Assigned task 1
Revise the stretch of the Allscripts interview from "Matthew: Let’s dive" through "electronic medical records.", changing "hospitals" to "clinics".
Assigned task 2
Continue the interview with the Allscripts CEO after its last sentence.

Paul Black is CEO of Allscripts and he’ll be with me at Health 2.0 on October 1-4. Paul has been CEO of Allscripts for about five years, taking over from Glen Tullman who grew the company aggressively by acquisition over the previous decade. Paul has been steering Allscripts through a pretty big transformation for the past few years, and they’ve been the major EMR vendor that has most aggressively reached out to the startup tech community. This is an edited transcript of an interview we had in late August. — Matthew Holt

Matthew Holt: Paul thanks for talking with me today, but also we’re going to have you on for a quick chat when you’ll be on the main stage at Health 2.0, of which Allscripts has been a great supporter. Your colleagues Tina Joros and Erik Kins have been there for many years  but not you, so I ‘m thrilled to have you coming in early October. Paul, welcome!

Paul Black: Thank you very much. It’s a pleasure to be on the call with you today.

Matthew: Let’s dive in to the current state of play. There’s been some changes over the last five to seven years since the HITECH dollars came in, as more and more physicians, and more and more hospitals put in electronic medical records.

Obviously, Allscripts, was, I think, it’s right to say, built by Glen and Lee Shapiro via  lot of acquisitions, especially with the Eclipsys purchase, with the goal of becoming a big player in that meaningful use world. And obviously, you have your old company, Cerner, and your friends from Wisconsin, Epic, who have been very dominant becoming a single platform for many large integrated delivery systems.  Can you give me your sense of where the mainstream enterprise EMR market is at the moment?

Paul: I think that the mainstream EMR market in United States is becoming a mature market. And by that I mean it’s a marketplace in which almost every institution, almost every hospital, almost every post-acute facility, almost every ambulatory facility, has some semblance of an electronic medical record system. And certainly, they have an electronic billing set of capabilities. So, from that standpoint, almost everybody has something with regard to the ordering the management of and the documentation surrounding a clinical series of events.

Matthew: Give me a sense of how you think that’s changing in terms of the split between the integrated systems which are covering in-patients and out-patients, with physicians using the same system on both sides of the fences were, and the continued, I would say growth, but probably more accurately the continued existence of a large ambulatory-only segment of the market? After all that’s different for not only the way that the health systems and medical groups organize, but also the way that they’re served by organizations like you and Epic and many others. Is that system integration continuing or do you think that trend is kind of stopping?

Record excerpts
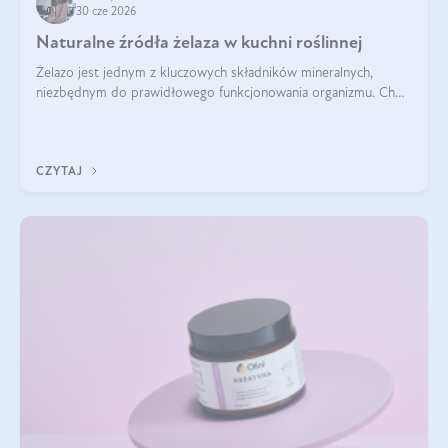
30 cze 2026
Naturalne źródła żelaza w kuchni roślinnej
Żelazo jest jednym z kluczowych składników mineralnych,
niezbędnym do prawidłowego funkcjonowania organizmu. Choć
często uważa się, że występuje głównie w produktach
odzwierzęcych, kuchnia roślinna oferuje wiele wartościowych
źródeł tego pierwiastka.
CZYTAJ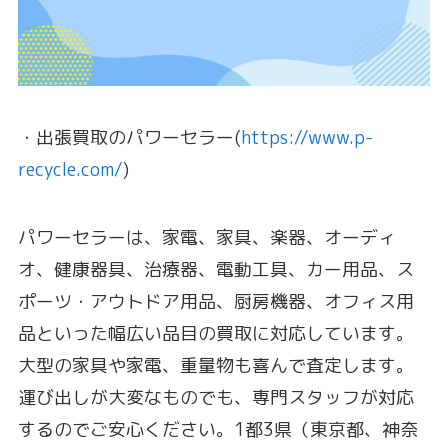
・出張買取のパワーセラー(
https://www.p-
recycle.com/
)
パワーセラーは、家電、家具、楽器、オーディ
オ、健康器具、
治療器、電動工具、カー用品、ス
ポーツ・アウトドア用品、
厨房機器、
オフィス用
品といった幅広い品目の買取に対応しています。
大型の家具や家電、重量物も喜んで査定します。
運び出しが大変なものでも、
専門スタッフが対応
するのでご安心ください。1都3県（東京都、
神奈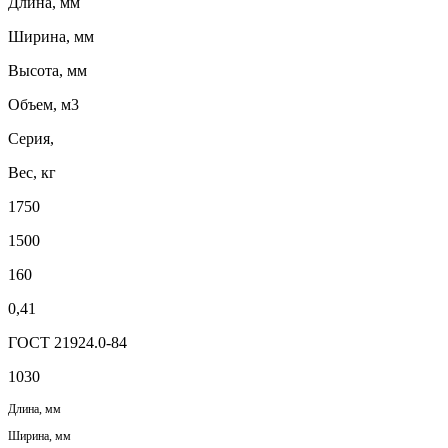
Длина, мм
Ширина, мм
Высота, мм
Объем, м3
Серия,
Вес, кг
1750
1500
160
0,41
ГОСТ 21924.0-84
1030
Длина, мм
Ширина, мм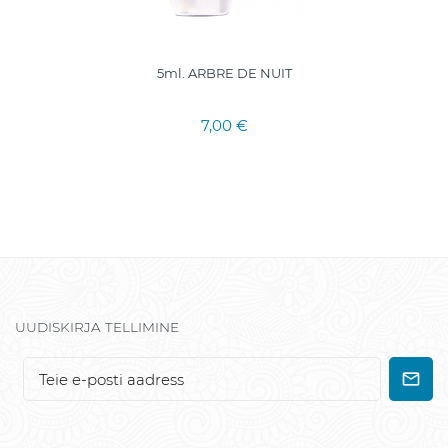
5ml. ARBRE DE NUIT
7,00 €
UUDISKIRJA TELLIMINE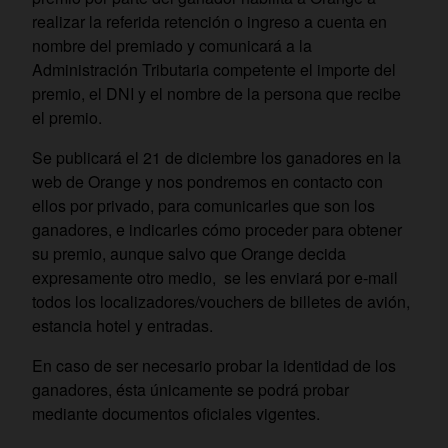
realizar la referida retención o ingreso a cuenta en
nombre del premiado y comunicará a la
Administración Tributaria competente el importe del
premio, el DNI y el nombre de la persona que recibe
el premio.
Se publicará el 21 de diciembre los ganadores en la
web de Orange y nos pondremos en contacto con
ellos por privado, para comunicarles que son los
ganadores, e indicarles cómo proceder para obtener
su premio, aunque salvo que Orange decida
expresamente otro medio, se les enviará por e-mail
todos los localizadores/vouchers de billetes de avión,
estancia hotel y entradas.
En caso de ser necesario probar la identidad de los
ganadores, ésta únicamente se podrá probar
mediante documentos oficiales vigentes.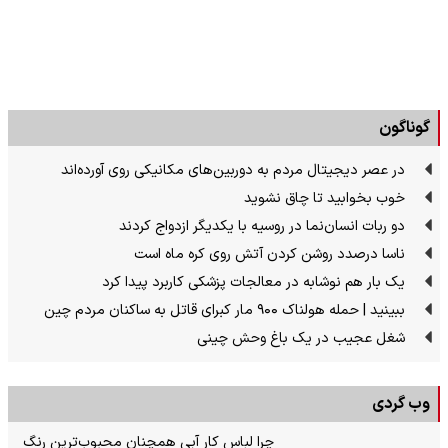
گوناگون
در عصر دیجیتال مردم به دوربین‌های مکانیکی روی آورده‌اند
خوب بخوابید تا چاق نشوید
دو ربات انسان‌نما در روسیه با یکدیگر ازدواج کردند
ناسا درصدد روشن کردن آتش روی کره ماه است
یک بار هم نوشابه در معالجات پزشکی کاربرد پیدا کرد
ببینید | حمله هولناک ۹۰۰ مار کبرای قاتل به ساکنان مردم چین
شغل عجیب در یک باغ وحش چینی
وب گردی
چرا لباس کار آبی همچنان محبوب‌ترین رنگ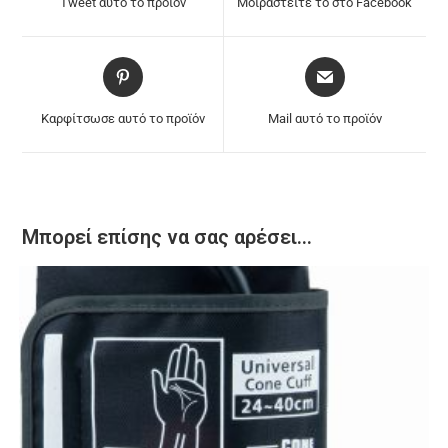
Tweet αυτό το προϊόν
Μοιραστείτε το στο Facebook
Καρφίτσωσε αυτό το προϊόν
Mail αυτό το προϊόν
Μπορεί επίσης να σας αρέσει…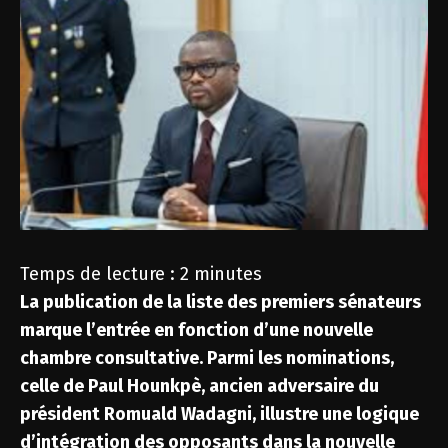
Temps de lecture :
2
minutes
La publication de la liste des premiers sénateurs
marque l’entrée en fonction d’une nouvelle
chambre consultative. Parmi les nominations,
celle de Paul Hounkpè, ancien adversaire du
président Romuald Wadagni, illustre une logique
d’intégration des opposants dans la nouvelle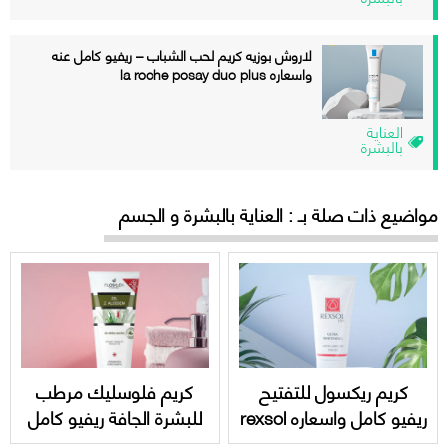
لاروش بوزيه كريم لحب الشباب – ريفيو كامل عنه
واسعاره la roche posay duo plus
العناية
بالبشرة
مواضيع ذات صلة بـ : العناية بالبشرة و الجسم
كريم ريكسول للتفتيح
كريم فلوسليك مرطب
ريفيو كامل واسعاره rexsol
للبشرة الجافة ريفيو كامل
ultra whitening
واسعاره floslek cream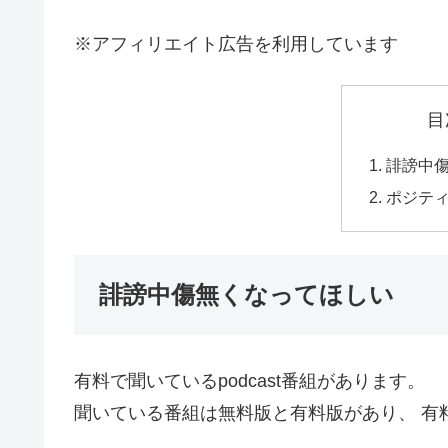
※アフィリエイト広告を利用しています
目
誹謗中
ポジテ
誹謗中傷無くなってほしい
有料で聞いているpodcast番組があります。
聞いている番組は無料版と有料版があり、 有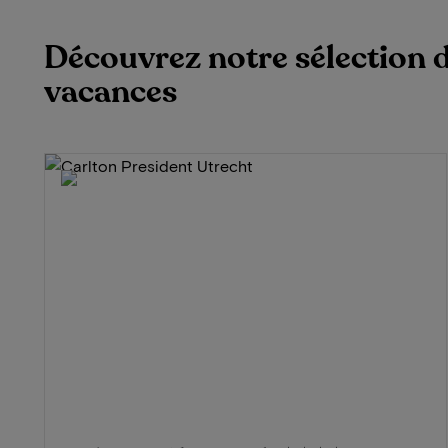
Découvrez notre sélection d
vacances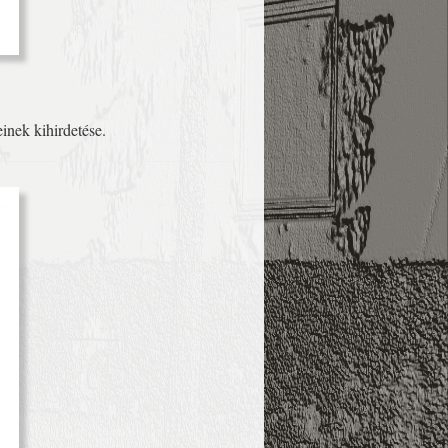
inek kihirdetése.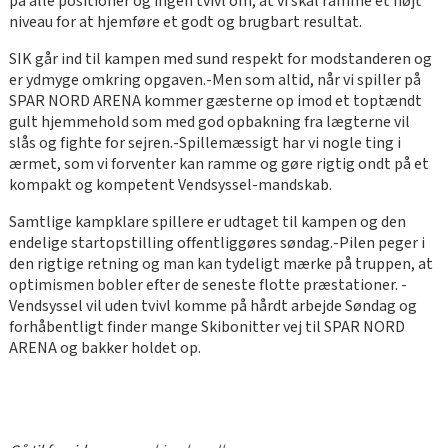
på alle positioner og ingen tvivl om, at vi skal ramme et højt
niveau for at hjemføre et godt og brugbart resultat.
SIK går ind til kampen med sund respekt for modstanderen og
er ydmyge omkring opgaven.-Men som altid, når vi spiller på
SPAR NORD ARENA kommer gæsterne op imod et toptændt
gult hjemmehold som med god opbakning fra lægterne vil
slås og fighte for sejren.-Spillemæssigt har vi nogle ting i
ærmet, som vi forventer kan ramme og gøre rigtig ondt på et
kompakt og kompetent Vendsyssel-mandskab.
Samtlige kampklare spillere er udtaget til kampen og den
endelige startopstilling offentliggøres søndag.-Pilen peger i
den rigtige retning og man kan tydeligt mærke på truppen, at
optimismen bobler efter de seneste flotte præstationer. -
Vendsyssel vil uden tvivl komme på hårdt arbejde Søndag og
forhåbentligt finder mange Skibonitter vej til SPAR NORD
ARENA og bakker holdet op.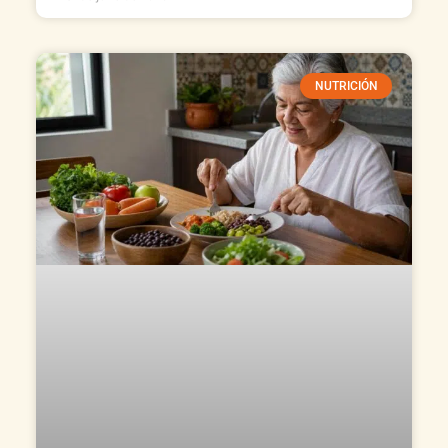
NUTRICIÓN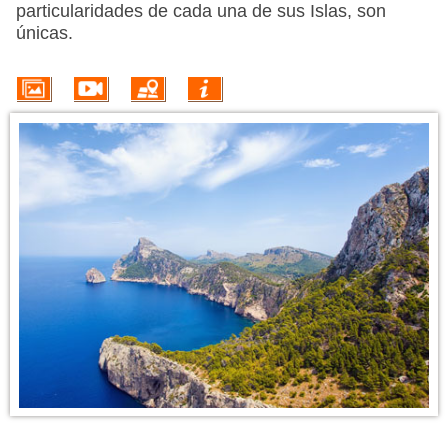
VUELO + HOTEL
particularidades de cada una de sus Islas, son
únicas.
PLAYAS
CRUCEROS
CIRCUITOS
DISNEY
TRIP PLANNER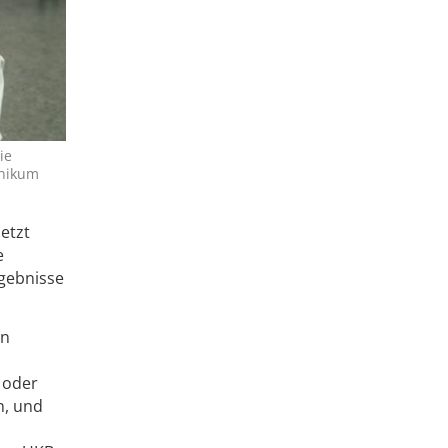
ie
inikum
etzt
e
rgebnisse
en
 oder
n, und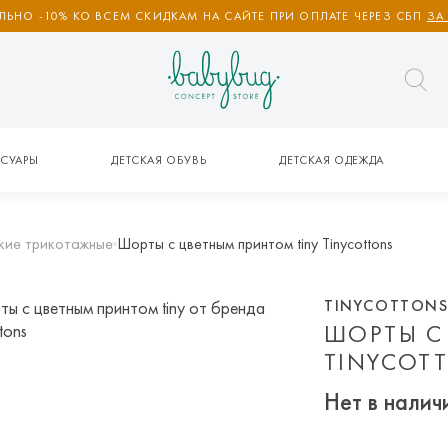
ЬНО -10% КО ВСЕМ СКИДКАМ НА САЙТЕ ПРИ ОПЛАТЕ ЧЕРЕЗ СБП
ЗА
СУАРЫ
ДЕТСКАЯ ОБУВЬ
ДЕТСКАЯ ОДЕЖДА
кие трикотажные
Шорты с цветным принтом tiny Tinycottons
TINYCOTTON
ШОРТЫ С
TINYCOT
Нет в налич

Task result 1
Matthew: Let’s dive in to the current state of play. There’s been some changes over the last five to seven years since the HITECH dollars came in, as more and more physicians, and more and more clinics put in electronic medical records.

Task result 2
Paul: I’ll take it from a couple of different angles. One is from an integration at the industry level, what has been vertical integration of large integrated delivery networks, or large multispecialty groups, especially practices, or in some cases, payers who are acquiring assets.  I tend to see that while there was a lot going on over the course of the last four, five years, I’m starting to see people be more focused on what they’ve already acquired, and looking at operational efficiency and looking internally to ensure that they’re gleaning the expected returns, both clinically and financially,  of the original goals of how they built those enterprises. That means from a culture standpoint, from an operation standpoint, and from a financial standpoint.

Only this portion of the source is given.